(TEXTO DE LECTURA):
+-------+

El experto también explica la posibilidad que han tenido, tanto la empresa como la fundación, de reconstruir el pasado. “A través del comodato, una fórmula del derecho, hemos conseguido que el propietario mantenga su bien, pero que otra parte se pueda responsabilizar de su cuidado, y es lo que hemos hecho en la asociación”. Así, se ha podido comprobar mediante técnicas únicamente manuales el funcionamiento de una empresa en años muy remotos. “Hay un documento muy interesante a nivel histórico que recoge un momento clave y crítico para la empresa y para la situación del país, que es el libro del Comité de Control, cuando la empresa durante la guerra civil en 1937 quedó en manos de los trabajadores. Fue incautada y los trabajadores tomaron el control de la misma”.
Asimismo, Uría Fernández destaca la profunda impronta cultural en el valle de Lozoya y en la ciudad de Madrid, pues poco después de adquirir el monte Cabeza de Hierro, la sociedad compró terrenos provenientes de la desamortización del antiguo convento y hospital de los Agonizantes, cerca de la antigua puerta de Atocha, donde establecieron su sede principal y almacenes. Este emplazamiento resultó estratégico una década más tarde, con la construcción de la estación de ferrocarril del Mediodía. Además, la sociedad instaló talleres y almacenes intermedios entre El Paular y Madrid, concretamente en Villalba y La Cabrera, pueblos serranos situados en las principales rutas que conectaban el norte con la capital. Y hoy podemos ver cierta herencia en la toponimia local, reflejada en nombres como la plaza de los Belgas en Villalba y la calle del Belga en La Cabrera. Durante años, era común ver por los caminos del valle de Lozoya y los puertos de la Morcuera y del Paular (hoy conocidos como de los Cotos) los carros belgas avanzando lentamente, cargados de madera destinada a Madrid o a la construcción de importantes edificios en la sierra. Estos trabajos exigían con frecuencia piezas muy grandes y pesadas, que requerían a su vez una precisión en el corte que solo empresas de este tipo podían garantizar.

+-------+

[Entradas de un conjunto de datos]

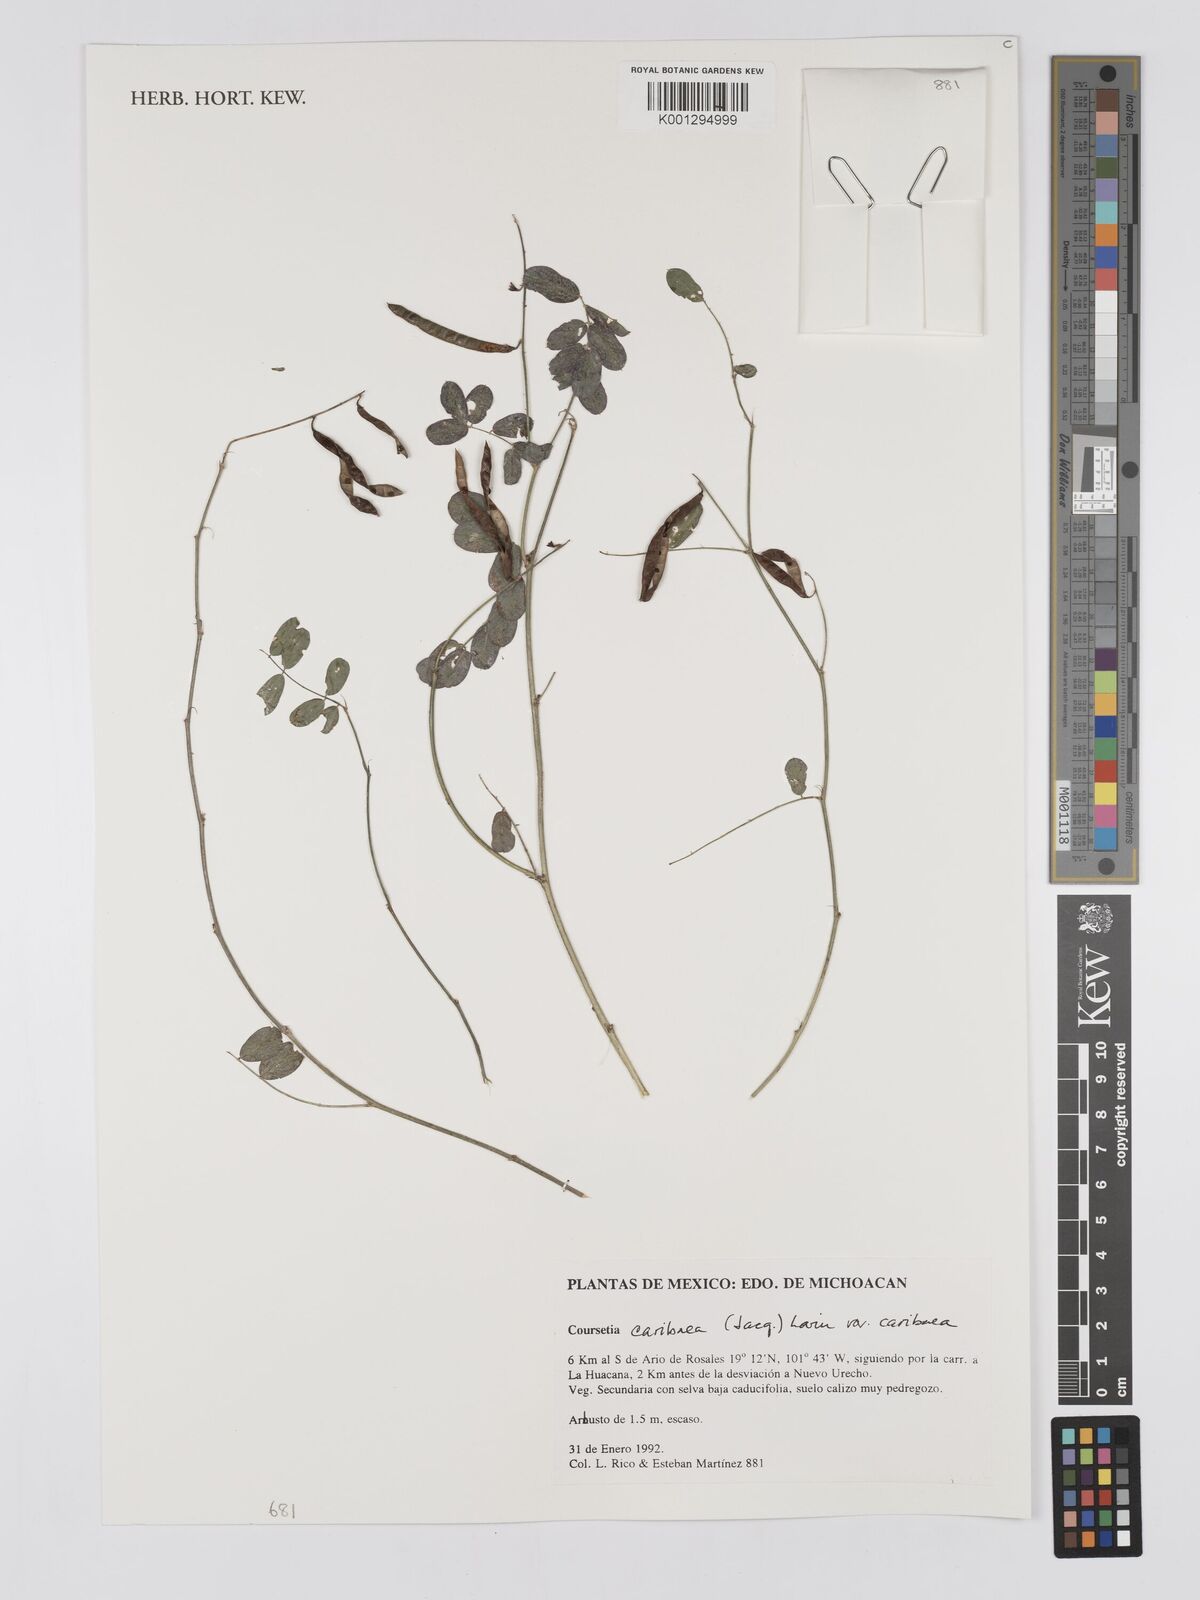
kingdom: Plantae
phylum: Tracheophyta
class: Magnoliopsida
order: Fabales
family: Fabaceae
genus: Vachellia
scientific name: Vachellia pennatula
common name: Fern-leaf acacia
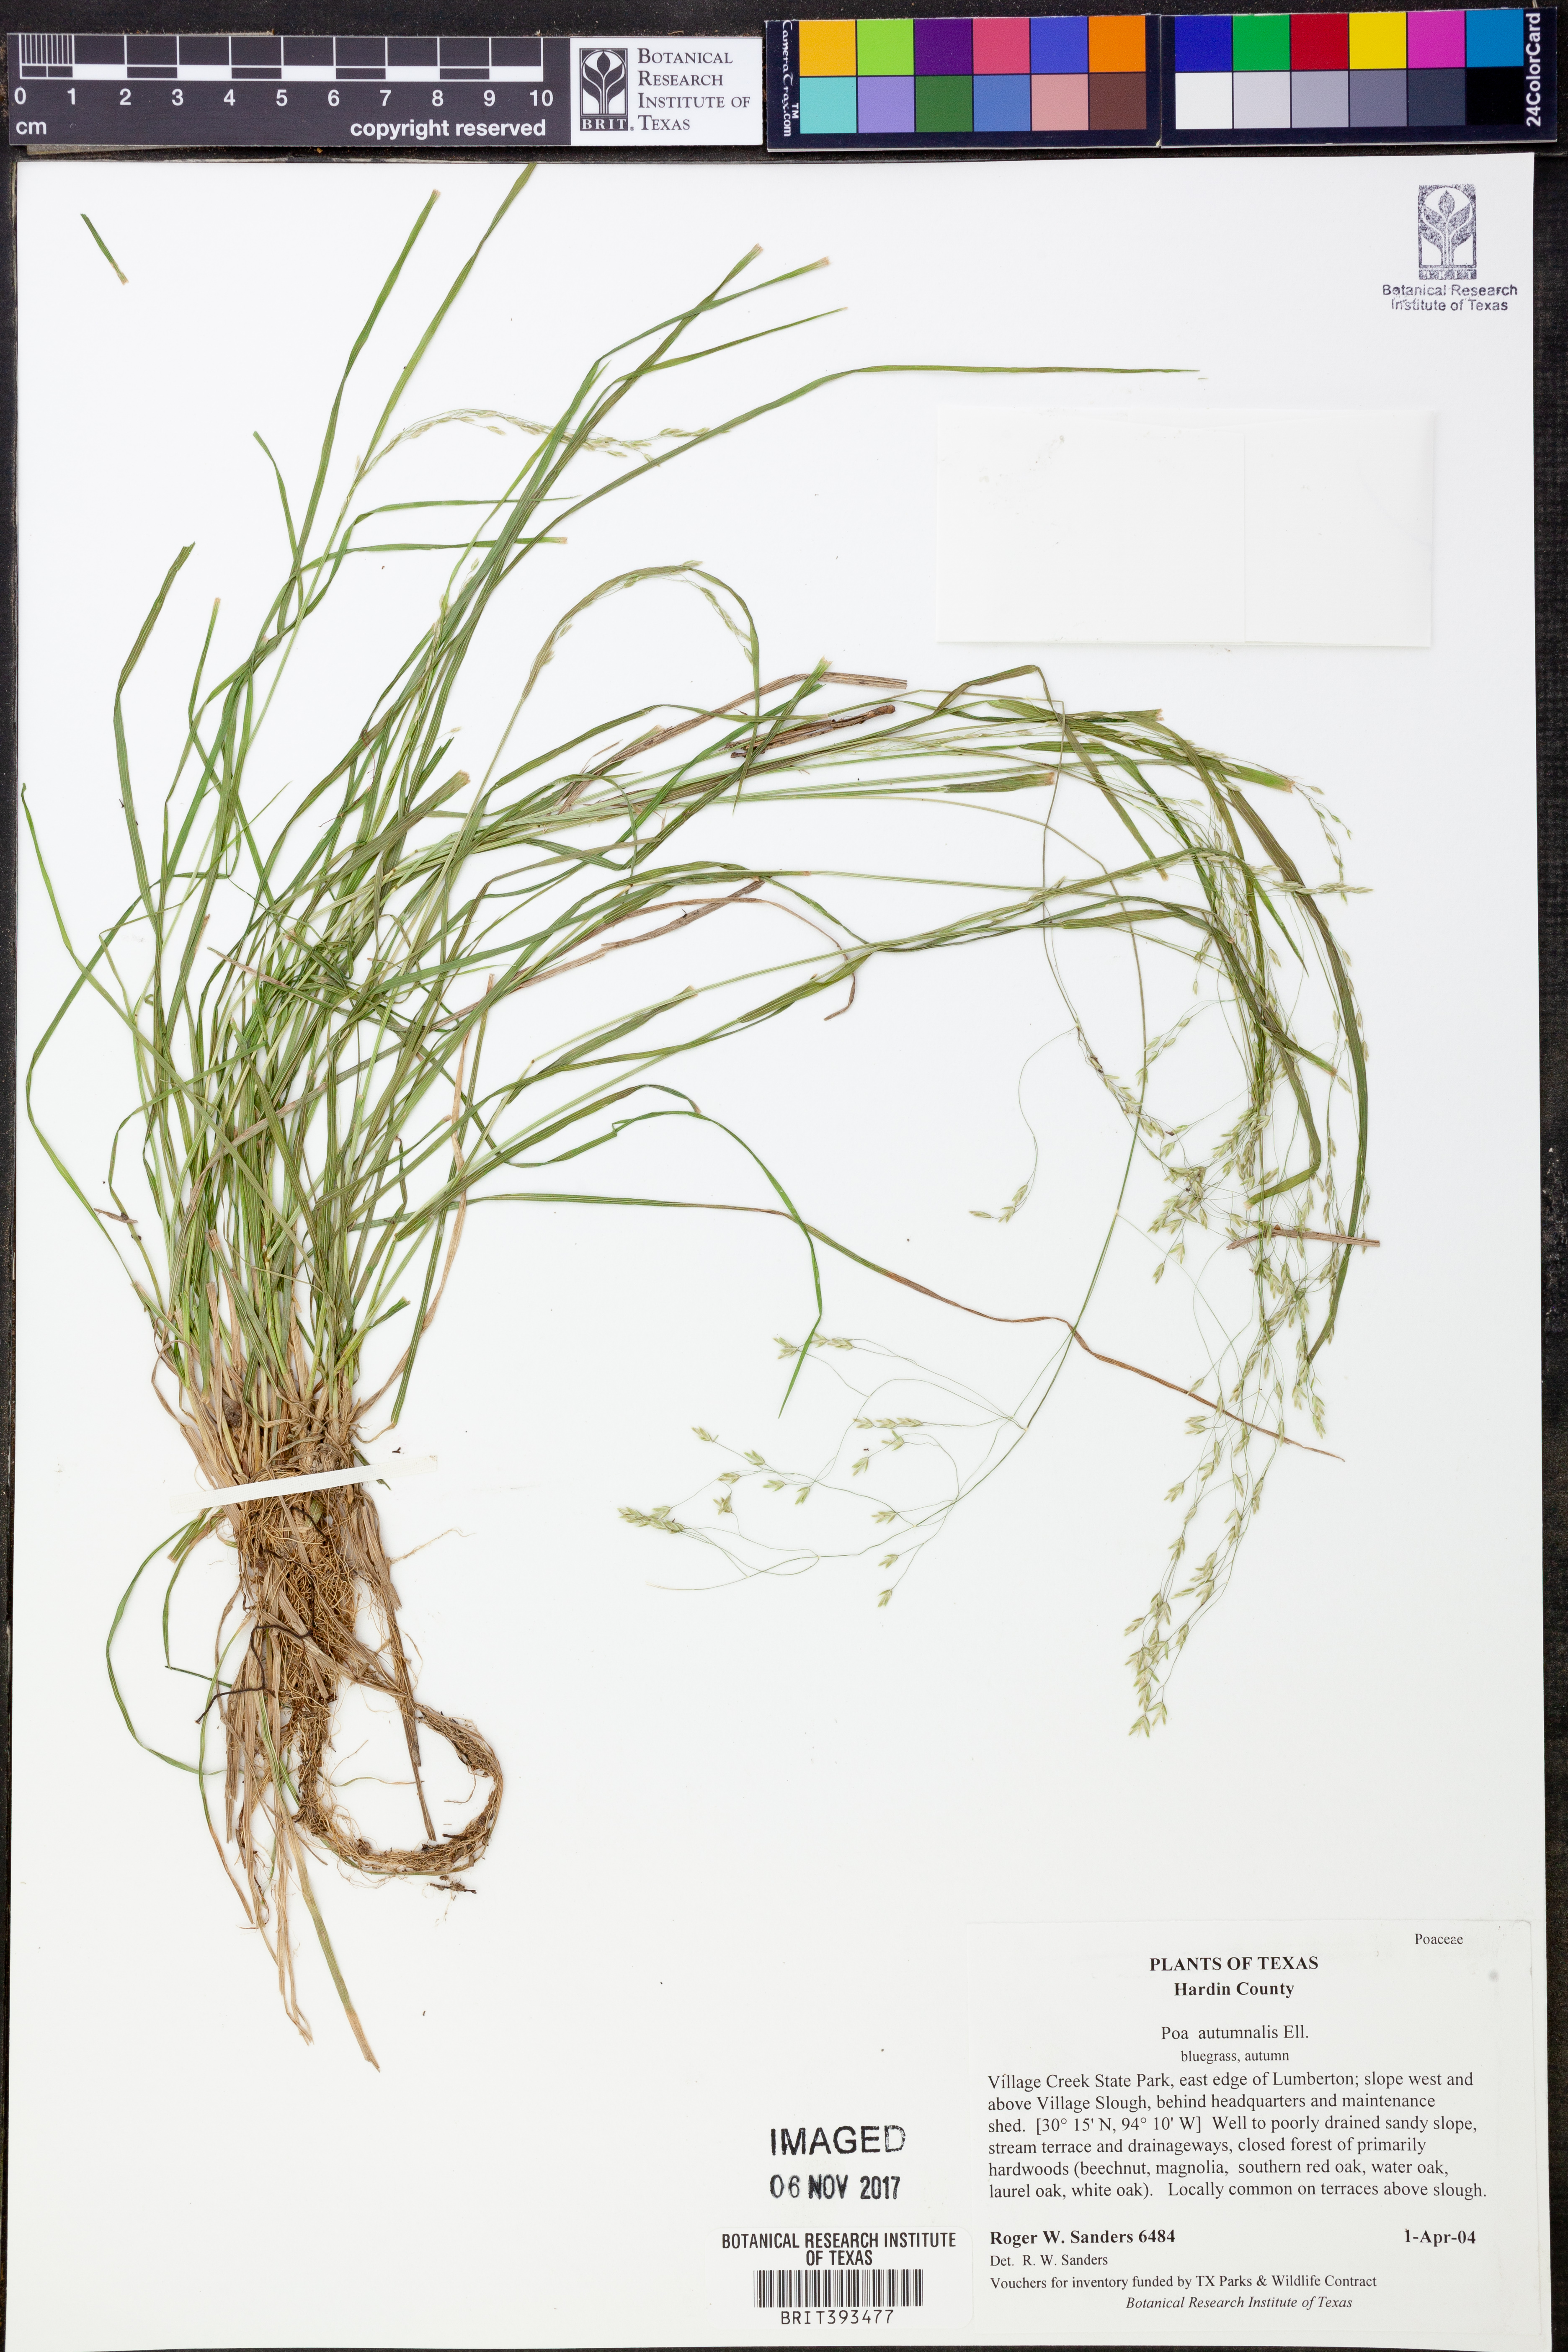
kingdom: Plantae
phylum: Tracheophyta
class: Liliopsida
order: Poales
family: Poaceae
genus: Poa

+-------+

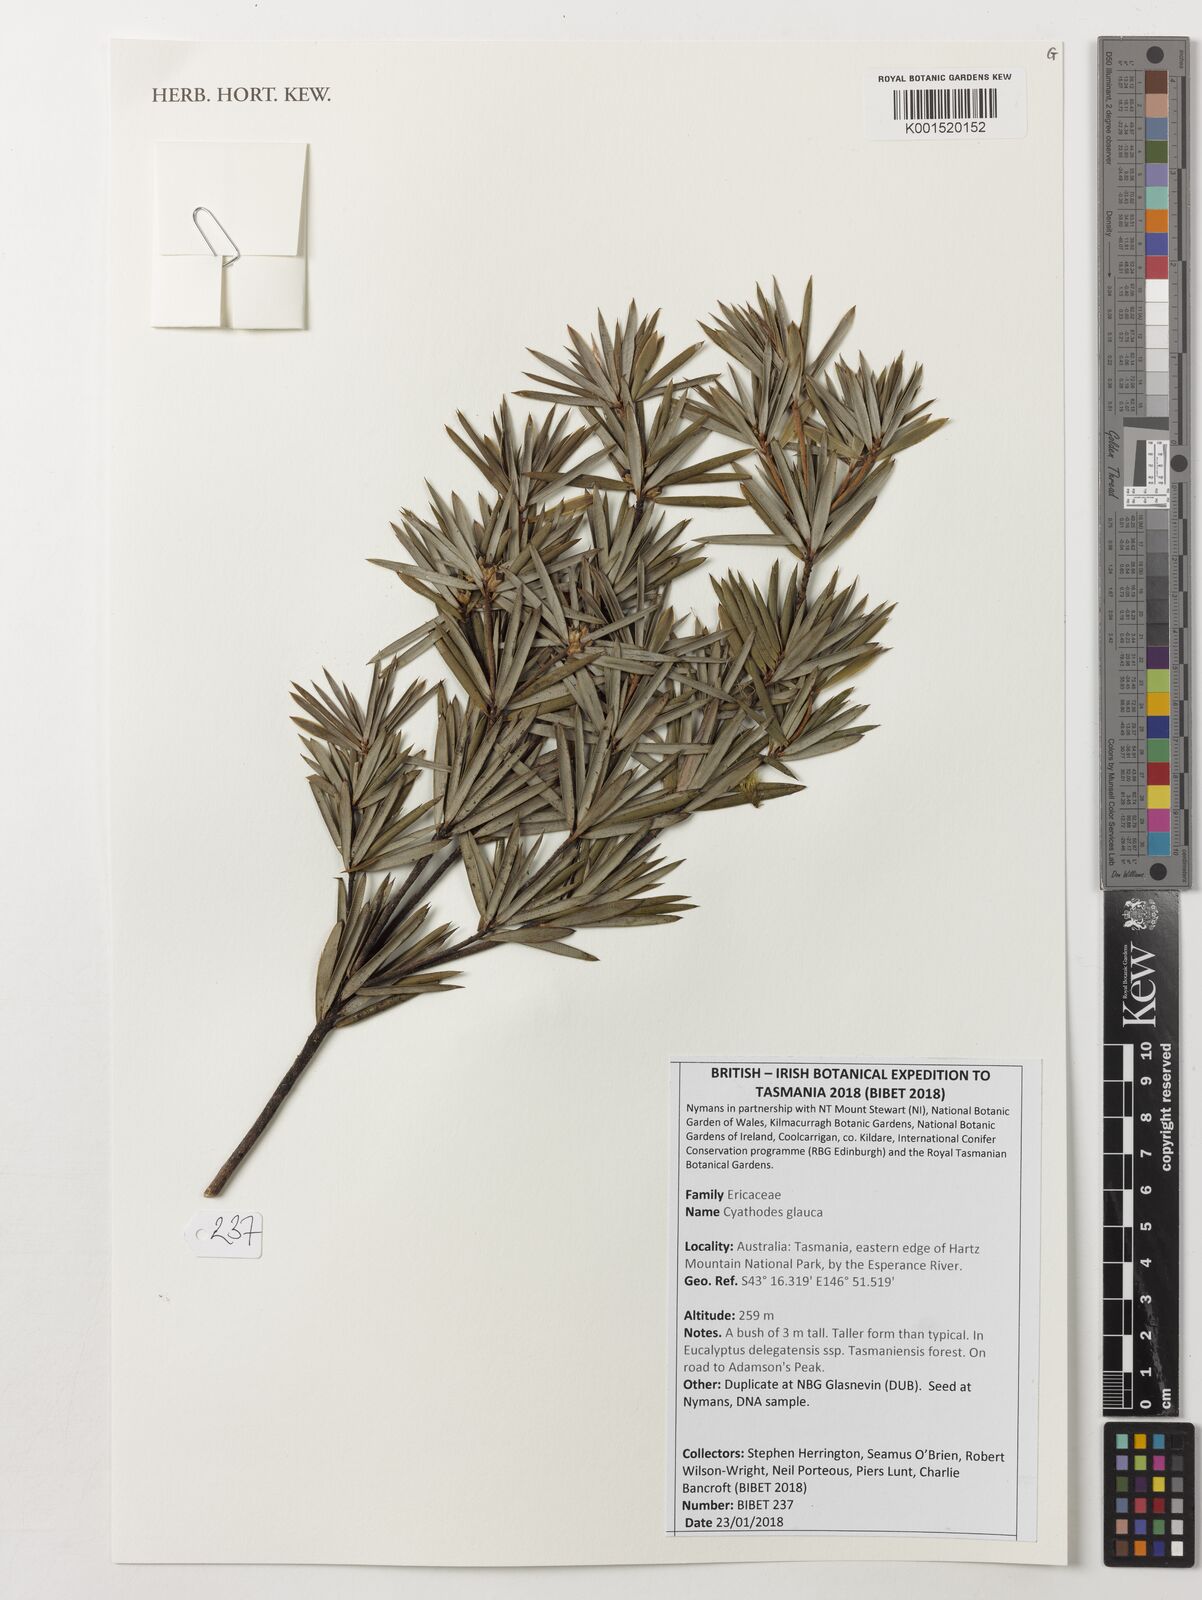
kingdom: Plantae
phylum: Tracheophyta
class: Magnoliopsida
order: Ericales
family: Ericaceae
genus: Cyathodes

+-------+

(TU TAREA): Prosigue el texto sobre la historia de la empresa maderera del valle de Lozoya a partir de su última oración. El listado es material independiente y no guarda relación con el texto.

(RESPUESTA AL EJERCICIO):
Actualmente, la Sociedad Anónima Pinares del Paular continúa teniendo el aserradero, donde descubrieron el valioso archivo en Rascafría (documentación de contabilidad, nóminas, registro de almacenes etc.) Hace dos años vendieron el monte al organismo público de Parques Nacionales. Nicolás Lecocq informa que están buscando una evolución del terreno y de sus edificios del SXIX para actividades turísticas. “Estamos en esa línea, aprovechando del entorno maravilloso. Los pinares están muy bien conservados”.